View Full Version : Recutting Rifling to freshen or deepen lands & grooves
11-03-2011, 04:41 AM
I good old friend of mine has a Bown & Tetley muzzloader from the 1830's. When he was a teenager in the 1950's he took it to a gunsmith name of Shufelt in Michigan. Shufelt taught him how to cut the rifling on a hand machine-jig. It had been a 40 caliber and was shot out . When they finished with a 45 caliber which is what it still is 60 years later.
So my question is who still does this? It is a simple process that seems to be a lost art. I think that modern barrels could be re-cut and be made to shoot better if sometimes the rifling were .005" deep , instead of mirror image of rifling being .0025" deep.
The old way involved a log with spirals cut in it down the length of the log, Tooling would follow these grooves and a shimmed cutter in the barrel would be tapped through the barrel, then reset the cutter/shims to begin the process again till the rifling was deep enough, and all the grooves were cut. I've seen two of these log/rifing machines over the years hanging on the wall of gun shops.
11-03-2011, 06:56 AM
One of the Firefox books has an entire chapter on how Appalachian gun makers used to lay out the twist for rifling and cut it into their barrels.
I will go to the library and find out which volume it is, check it out, and share some of the information here.
11-03-2011, 07:00 AM
There was a display at the Colorado Gun Collectors Show in May of 2011 where one such apparatus was on display. And a gentleman was there working it. I will have to dig through my stuff to see who it was, they are custom muzzle loader maker though. Maybe one of the other members who attended will have more info.
You can freshen with just a good bench and a freshing cutter. With the barrel off the gun and the breech plug out. First cast a hard lead lap in the bore of the rifle you want to recut. Then take one groove of the lap and cut it out and replace it with a hardened steel cutter made from an old file and fit it so it just rides in the groove and barely touches. Lube the bore with unsalted lard and pull the fresher through from the breech once in each groove. Pull out the cutter and put a slip of onionskin paper under the cutter, put it back in the fresher and go through all the grooves again. You repeat this with another layer of onion skin till you get the grooves recut 5-6 thousnads deeper then ream and lap the bore and you have freshed the rifling and the gun will go back to shooting.
Re cutting the bore is a whole different deal and requires a rifing bench and heads. There you wil ream the bore smooth and re rifle just like you are starting with a new barrel.

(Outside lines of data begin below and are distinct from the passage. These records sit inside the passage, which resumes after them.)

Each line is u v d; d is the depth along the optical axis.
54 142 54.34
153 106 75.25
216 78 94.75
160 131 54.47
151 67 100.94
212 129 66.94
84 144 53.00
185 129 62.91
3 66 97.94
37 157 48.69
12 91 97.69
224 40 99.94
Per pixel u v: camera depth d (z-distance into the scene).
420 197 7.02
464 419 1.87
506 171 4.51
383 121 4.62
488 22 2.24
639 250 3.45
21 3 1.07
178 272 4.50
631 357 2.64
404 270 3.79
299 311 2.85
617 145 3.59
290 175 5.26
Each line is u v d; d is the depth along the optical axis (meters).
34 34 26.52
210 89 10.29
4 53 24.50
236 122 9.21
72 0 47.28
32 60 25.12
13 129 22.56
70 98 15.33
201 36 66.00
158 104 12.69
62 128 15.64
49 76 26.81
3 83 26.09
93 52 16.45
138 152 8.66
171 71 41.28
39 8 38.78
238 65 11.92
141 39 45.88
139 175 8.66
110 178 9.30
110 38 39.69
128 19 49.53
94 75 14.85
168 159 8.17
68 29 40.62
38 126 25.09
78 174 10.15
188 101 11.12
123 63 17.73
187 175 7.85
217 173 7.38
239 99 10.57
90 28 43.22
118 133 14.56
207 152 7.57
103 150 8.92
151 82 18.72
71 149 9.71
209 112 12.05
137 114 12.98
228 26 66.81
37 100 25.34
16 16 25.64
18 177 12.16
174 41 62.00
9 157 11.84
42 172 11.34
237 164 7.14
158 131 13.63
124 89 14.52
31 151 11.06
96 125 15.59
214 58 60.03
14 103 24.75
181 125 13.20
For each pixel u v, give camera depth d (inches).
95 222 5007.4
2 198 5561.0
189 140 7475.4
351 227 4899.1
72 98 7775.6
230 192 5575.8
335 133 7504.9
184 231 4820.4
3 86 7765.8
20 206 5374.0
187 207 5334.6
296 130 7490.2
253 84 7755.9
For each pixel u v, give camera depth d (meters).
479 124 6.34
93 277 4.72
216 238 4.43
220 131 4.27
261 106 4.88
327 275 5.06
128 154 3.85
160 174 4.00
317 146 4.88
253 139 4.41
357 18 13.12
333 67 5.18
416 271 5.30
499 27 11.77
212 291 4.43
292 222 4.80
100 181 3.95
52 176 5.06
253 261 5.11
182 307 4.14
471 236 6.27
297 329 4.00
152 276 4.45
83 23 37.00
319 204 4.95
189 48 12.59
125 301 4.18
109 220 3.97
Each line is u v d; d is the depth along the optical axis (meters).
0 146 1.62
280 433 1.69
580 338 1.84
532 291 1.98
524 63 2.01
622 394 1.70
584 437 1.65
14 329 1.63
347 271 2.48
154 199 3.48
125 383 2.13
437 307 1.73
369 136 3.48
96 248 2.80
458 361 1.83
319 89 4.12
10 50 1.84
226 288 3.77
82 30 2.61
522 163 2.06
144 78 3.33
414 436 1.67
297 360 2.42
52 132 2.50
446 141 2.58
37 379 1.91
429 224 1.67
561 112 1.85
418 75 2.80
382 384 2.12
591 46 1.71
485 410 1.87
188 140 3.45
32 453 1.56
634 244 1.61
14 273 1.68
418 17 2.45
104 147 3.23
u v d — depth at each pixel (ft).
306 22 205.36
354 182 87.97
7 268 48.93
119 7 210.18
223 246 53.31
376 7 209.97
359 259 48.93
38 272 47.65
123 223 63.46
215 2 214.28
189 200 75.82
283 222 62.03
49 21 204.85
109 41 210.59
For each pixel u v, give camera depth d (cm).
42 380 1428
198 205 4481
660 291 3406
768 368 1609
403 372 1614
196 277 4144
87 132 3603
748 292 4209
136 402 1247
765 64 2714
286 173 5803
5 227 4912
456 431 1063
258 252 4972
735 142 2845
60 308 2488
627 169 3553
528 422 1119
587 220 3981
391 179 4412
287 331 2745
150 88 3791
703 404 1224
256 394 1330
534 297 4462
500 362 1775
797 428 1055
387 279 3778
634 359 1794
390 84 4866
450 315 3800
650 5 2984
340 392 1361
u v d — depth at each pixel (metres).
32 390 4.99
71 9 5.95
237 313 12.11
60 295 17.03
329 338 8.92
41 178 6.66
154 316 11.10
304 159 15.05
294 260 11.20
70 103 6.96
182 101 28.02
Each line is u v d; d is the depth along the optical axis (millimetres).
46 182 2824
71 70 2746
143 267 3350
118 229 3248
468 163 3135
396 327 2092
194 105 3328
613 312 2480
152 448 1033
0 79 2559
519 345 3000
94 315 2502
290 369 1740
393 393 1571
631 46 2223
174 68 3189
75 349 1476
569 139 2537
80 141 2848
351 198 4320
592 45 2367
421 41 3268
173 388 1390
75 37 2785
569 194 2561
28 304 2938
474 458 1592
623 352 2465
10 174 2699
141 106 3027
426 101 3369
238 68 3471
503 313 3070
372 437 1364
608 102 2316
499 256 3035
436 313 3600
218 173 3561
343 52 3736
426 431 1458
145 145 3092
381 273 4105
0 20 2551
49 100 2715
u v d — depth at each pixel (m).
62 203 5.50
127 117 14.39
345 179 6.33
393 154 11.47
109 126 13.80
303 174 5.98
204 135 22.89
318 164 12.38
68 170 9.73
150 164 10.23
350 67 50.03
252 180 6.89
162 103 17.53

I have freshed a couple barrels and it works fine but the problem is TIME. You are taking maybe a 1/2 thousands at a pass from a groove and if you do the job right it takes darn near a whole day to put a barrel back in shape. If you figure 8 hours work at even 10 an hour you could have just bought a new barrel. Freshing only really is practical for say and original rifle that you want to keep shooting and cost is not an object.
11-03-2011, 09:05 AM
Robert Hoyt in Fairfield Pennsylvania can do this. He makes barrels, relines barrels, and rebores. Most of his work is for MLers.
11-04-2011, 08:05 PM
Perhaps this is something that some can do at home, in a work shop. Refreshing grooves, deeper grooves, and cutting rifling from a smooth bore.
12-21-2011, 09:04 AM
It's explained in volume 5 of the Foxfire series, both with a rifling guide and with cast lead laps the same volume also explains how to make the rifling machine. It is interesting reading.